UC Davis

Ribose can be used for energy or as a component of several important biomolecules, but for it to be used in either capacity it must first be phosphorylated by ribokinase (RBSK). RBSK proteins are part of the phosphofructokinase-B (pfkB) family of carbohydrate kinases. Sequence comparisons of pfkB proteins from the model plant Arabidopsis thaliana with the human and Escherichia coli RBSK identified a single candidate RBSK, At1g17160 (AtRBSK). AtRBSK is more similar to predicted RBSKs from other plant species and known mammalian and prokaryotic RBSK than to all other PfkB proteins in Arabidopsis AtRBSK contains a predicted chloroplast transit peptide, and we confirmed plastid localization using AtRBSK fused to YFP. Structure prediction software verified that the AtRBSK sequence mapped onto a known RBSK structure. Kinetic parameters of purified recombinant AtRBSK were determined to be K_mribose = 150 μm ± 17 μm, K_mATP = 45 μm ± 5.6 μm, and k_cat = 2.0 s^-1 Substrate inhibition was observed for AtRBSK (K_iATP = 2.44 mm ± 0.36 mm), as has been demonstrated for other RBSK proteins. Ribose accumulated in Arabidopsis plants lacking AtRBSK. Such plants grew normally unless media was supplemented with ribose, which led to chlorosis and growth inhibition.

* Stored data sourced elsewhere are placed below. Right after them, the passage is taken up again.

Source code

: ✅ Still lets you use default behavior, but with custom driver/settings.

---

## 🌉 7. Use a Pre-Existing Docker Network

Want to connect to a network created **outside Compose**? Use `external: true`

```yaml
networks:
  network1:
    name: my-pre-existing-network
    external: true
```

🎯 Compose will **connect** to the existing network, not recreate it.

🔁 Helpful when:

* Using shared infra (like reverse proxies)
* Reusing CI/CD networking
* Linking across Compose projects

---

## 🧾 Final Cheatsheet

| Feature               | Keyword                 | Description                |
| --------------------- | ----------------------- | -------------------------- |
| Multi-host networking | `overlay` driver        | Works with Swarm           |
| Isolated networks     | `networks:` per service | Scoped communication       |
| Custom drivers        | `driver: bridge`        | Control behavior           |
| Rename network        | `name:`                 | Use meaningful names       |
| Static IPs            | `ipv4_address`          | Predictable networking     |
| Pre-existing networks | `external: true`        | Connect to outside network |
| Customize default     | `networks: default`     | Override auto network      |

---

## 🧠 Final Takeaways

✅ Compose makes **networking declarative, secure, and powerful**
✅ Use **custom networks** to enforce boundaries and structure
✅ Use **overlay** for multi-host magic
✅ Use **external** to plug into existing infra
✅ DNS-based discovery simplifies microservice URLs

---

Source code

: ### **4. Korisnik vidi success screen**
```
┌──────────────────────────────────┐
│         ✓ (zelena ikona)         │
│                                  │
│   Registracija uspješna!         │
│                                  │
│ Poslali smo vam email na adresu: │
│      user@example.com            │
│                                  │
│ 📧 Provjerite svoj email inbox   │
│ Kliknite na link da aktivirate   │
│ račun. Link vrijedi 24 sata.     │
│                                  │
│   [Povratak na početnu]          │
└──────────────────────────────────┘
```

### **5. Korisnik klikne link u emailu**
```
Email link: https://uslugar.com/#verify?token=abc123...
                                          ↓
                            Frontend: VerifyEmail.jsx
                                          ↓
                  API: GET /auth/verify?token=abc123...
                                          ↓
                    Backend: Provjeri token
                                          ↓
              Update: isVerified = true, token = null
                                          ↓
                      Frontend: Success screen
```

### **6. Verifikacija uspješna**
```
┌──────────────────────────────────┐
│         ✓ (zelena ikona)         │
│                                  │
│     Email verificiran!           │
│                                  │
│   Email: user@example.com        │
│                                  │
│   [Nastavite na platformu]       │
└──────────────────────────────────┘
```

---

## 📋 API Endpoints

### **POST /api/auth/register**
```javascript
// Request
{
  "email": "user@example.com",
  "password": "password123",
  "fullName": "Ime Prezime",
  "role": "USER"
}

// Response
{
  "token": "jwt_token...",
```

Both chlorosis and ribose accumulation were abolished upon the introduction of a transgene expressing AtRBSK-MYC, demonstrating that the loss of protein is responsible for ribose hypersensitivity. Ribose accumulation in plants lacking AtRBSK was reduced in plants also deficient in the nucleoside ribohydrolase NSH1, linking AtRBSK activity to nucleoside metabolism.